Her mother watched her. “How is your new boyfriend working out?”

She turned her head in mock surprise. “How’s your crystal ball?”

“It’s not that hard. I called your house the last five evenings and you’ve been out late. So how much are you going to tell me?”

“I’ll spill my guts. His name is Joe Pitt, and he was just here for a few days. I have absolutely no business going out with him. He’s too old and too rich and has a bad boy reputation that I think he probably earned. Naturally I’m getting more interested by the day. I’ll let you know when I need to come over and cry about how it ended.”

“Well, that’s nice,” said her mother. “I’ll set aside some time.”

There was the sound of her father’s heavy footsteps on the stairway, and then her father appeared. “Ah, the princess has returned.”

“Hi, Dad.”

He sat down in the chair beside hers, smiling. “Working late, eh?”

“Yeah,” she said.

“Anything interesting?”

“Nothing you haven’t seen a hundred times. Husband comes home early from a business trip. He trusts his wife, so he thinks the guy hiding in the closet is a burglar.”

“Bang bang,” said her father. “It’s a rotten job. I told you that from the time you were a child.”

“Practically from birth,” she agreed. “This is good,” she said to her mother. “It must have been nice to be one of the invited guests for its first appearance.”

“Then answer your damned phone,” said her father. “We tried.”

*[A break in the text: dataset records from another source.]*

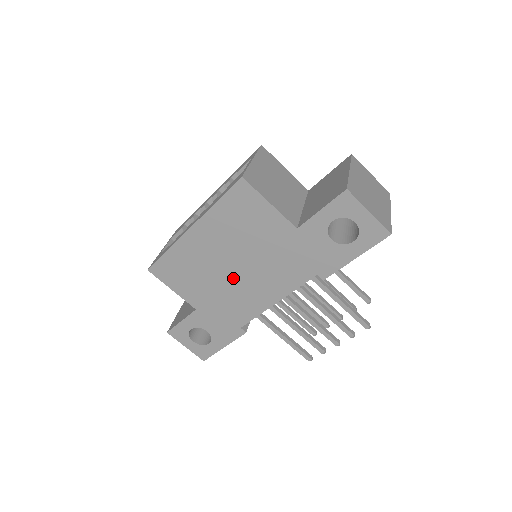
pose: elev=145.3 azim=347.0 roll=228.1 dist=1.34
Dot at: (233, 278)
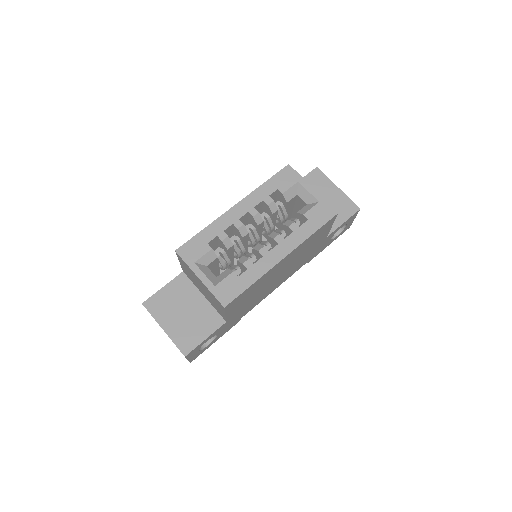
Dot at: (271, 284)
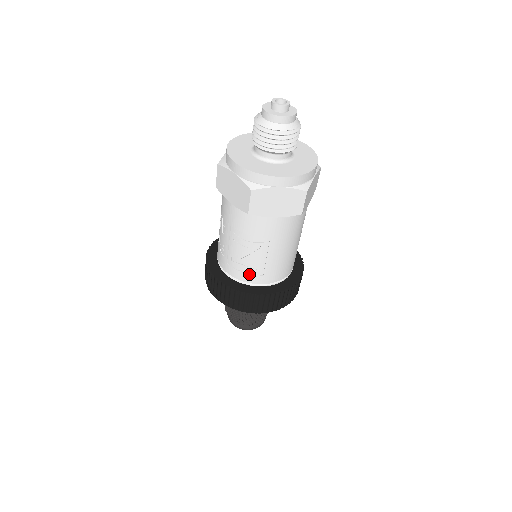
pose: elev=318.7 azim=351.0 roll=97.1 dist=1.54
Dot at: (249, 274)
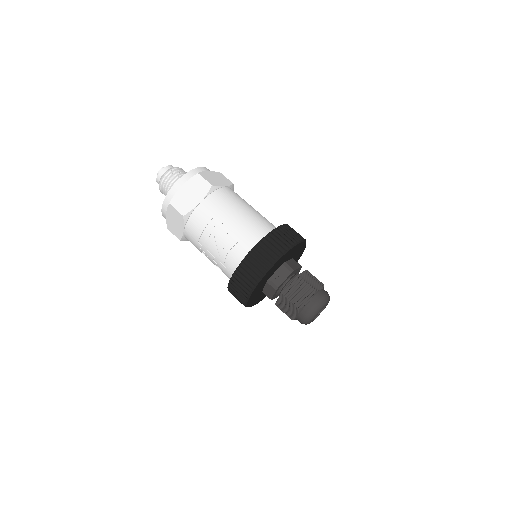
Dot at: (236, 252)
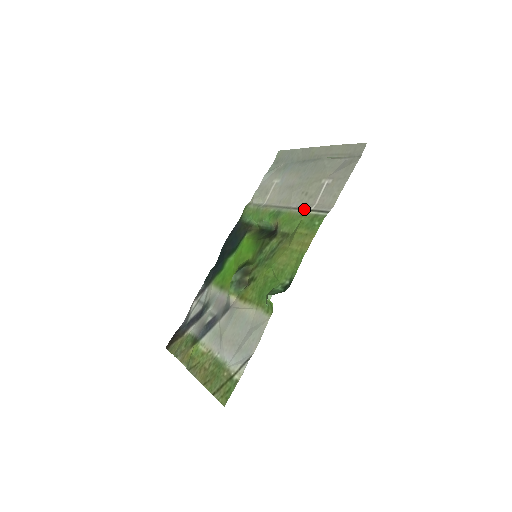
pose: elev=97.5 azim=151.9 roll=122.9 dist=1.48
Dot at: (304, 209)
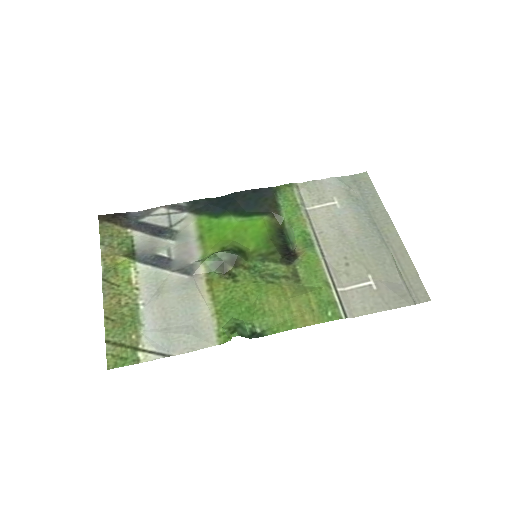
Dot at: (333, 279)
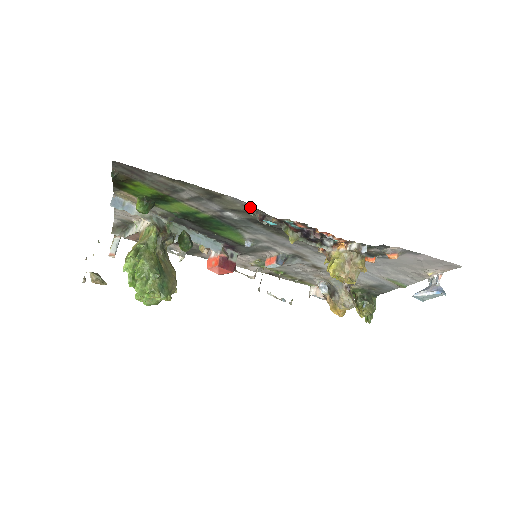
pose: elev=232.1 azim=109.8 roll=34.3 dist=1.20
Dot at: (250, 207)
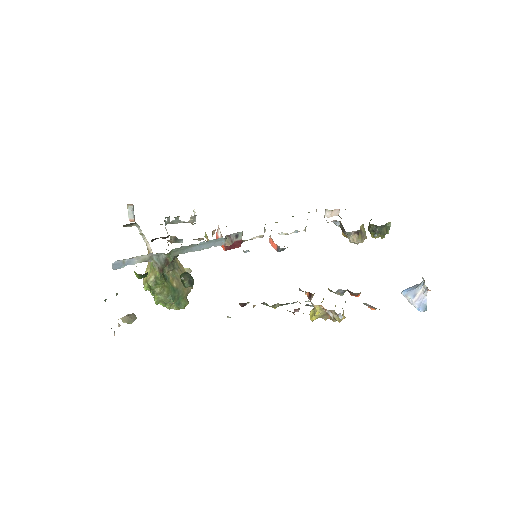
Dot at: occluded
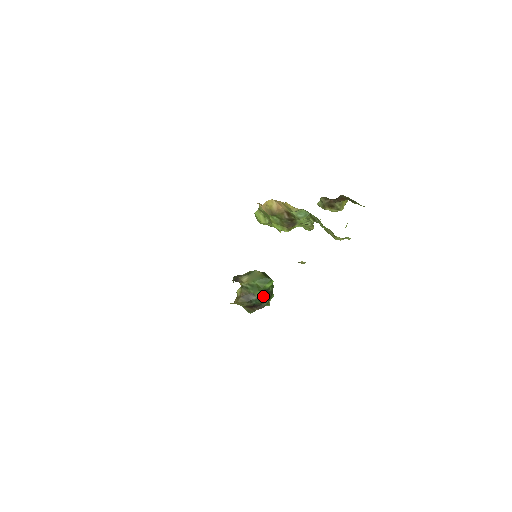
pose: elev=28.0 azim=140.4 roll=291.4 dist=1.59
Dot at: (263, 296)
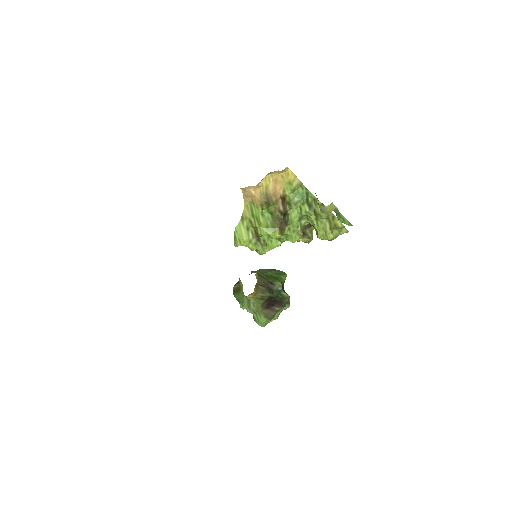
Dot at: (281, 290)
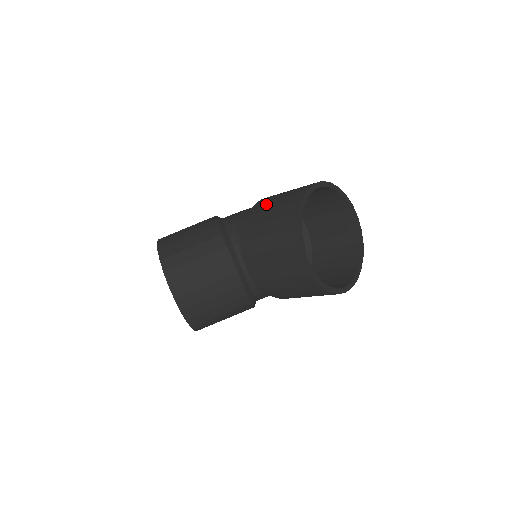
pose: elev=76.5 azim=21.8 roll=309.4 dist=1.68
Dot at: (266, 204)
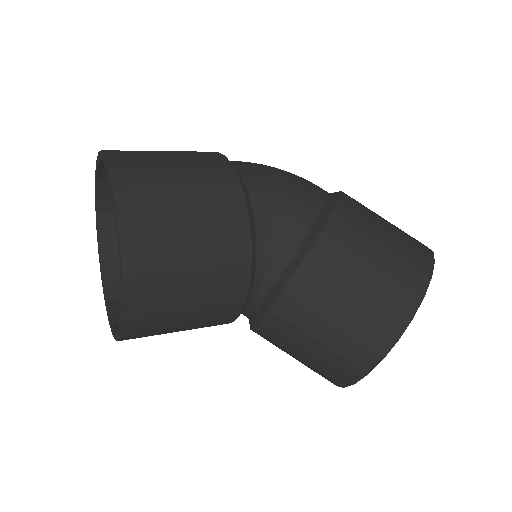
Dot at: (349, 257)
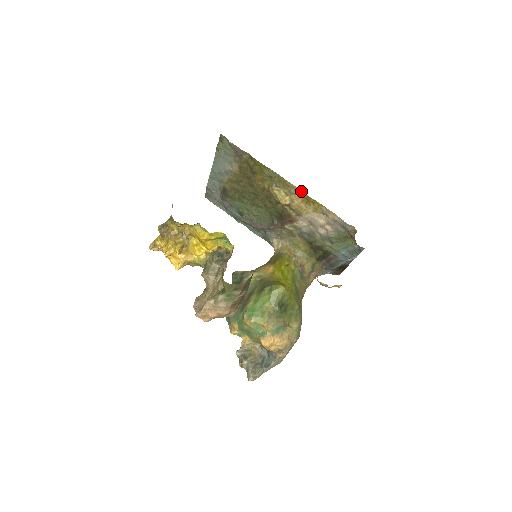
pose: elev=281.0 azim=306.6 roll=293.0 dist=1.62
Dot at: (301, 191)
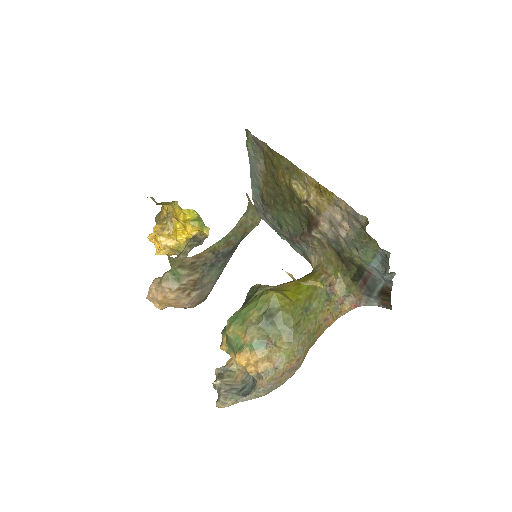
Dot at: (312, 178)
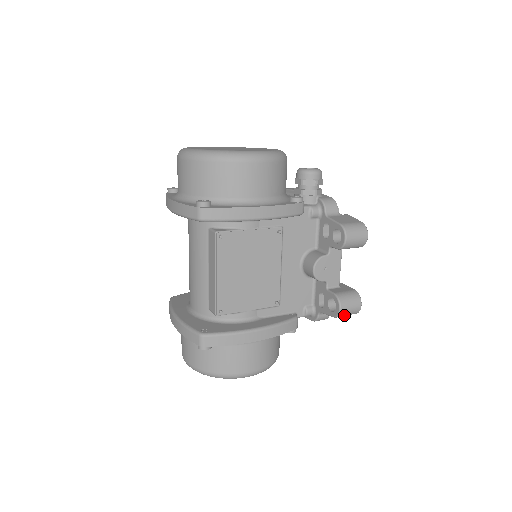
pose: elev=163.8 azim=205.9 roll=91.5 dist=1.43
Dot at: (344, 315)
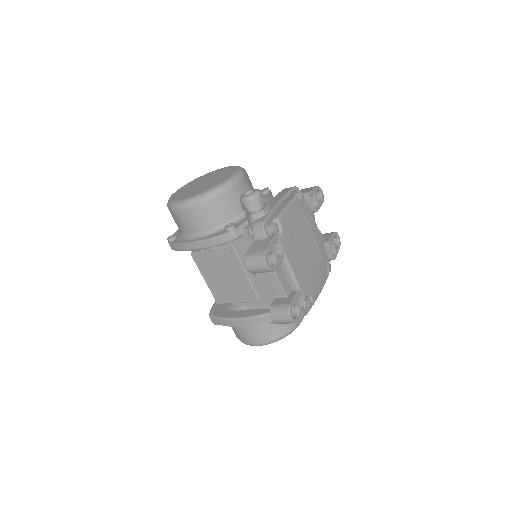
Dot at: (282, 323)
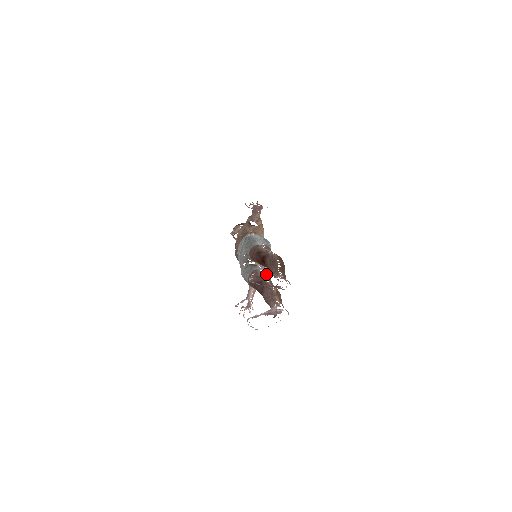
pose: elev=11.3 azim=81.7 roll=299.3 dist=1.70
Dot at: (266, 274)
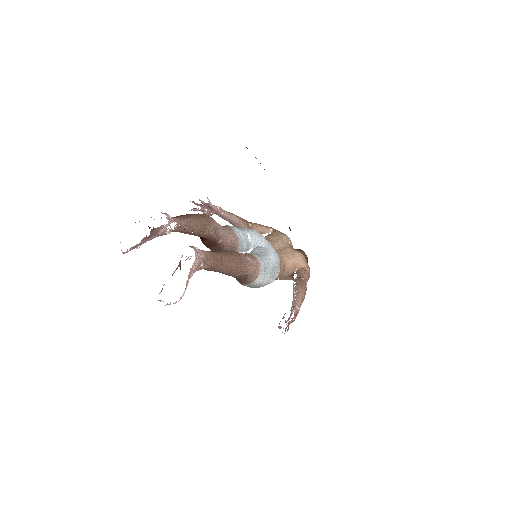
Dot at: occluded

“Sorry,” she said. “I was busy trying to have a life.”

“Anybody we know?”

“No. He was a cop for a while, then an investigator for the Los Angeles D.A. He’s retired from that and working as a P.I. now.”

“Sounds too old for you.”

“He is.”

“Of course, you’re getting older by the day.”

“Thanks for noticing. I guess the bloom is off the rose.”

“The second bloom is more luxuriant than the first,” he said. “You seem kind of down. It was that case, wasn’t it?”

“You know how it is. Half the people you see are dead. The other half you’re seeing on the very worst day of their whole lives. It makes you tired.”

Her father stood up, kissed her on the forehead, and went out into the living room. In a moment, she heard the television.

She finished her dinner and rinsed the plate and silverware, then put them in the dishwasher with the ones from her parents’ dinner. She talked to her mother for a time about the things that had been going on in her parents’ lives. Then she and her mother both drifted into the living room and watched the meaningless activity on the screen with her father.

Suddenly she caught herself falling asleep. She stood up, kissed them both, and drove the rest of the way up the hill to her house. As she pulled into the garage, she thought she saw something move, just beyond the reach of the lights on the eaves of her house. But she knew that sometimes that happened when a person had not had enough sleep for a few days—the mind supplied the monster that it feared.